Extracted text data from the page
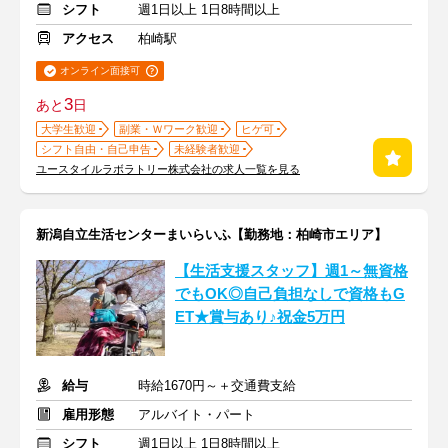
シフト
週1日以上 1日8時間以上
アクセス
柏崎駅
オンライン面接可
3
あと
日
大学生歓迎
副業・Ｗワーク歓迎
ヒゲ可
シフト自由・自己申告
未経験者歓迎
ユースタイルラボラトリー株式会社の求人一覧を見る
新潟自立生活センターまいらいふ【勤務地：柏崎市エリア】
【生活支援スタッフ】週1～無資格
でもOK◎自己負担なしで資格もG
ET★賞与あり♪祝金5万円
給与
時給1670円～＋交通費支給
雇用形態
アルバイト・パート
シフト
週1日以上 1日8時間以上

### Work task
Copy out every line of text in the material above, word for word, and leave out the pictures.

### Result below
シフト
週1日以上 1日8時間以上
アクセス
柏崎駅
オンライン面接可
3
あと
日
大学生歓迎
副業・Ｗワーク歓迎
ヒゲ可
シフト自由・自己申告
未経験者歓迎
ユースタイルラボラトリー株式会社の求人一覧を見る
新潟自立生活センターまいらいふ【勤務地：柏崎市エリア】
【生活支援スタッフ】週1～無資格
でもOK◎自己負担なしで資格もG
ET★賞与あり♪祝金5万円
給与
時給1670円～＋交通費支給
雇用形態
アルバイト・パート
シフト
週1日以上 1日8時間以上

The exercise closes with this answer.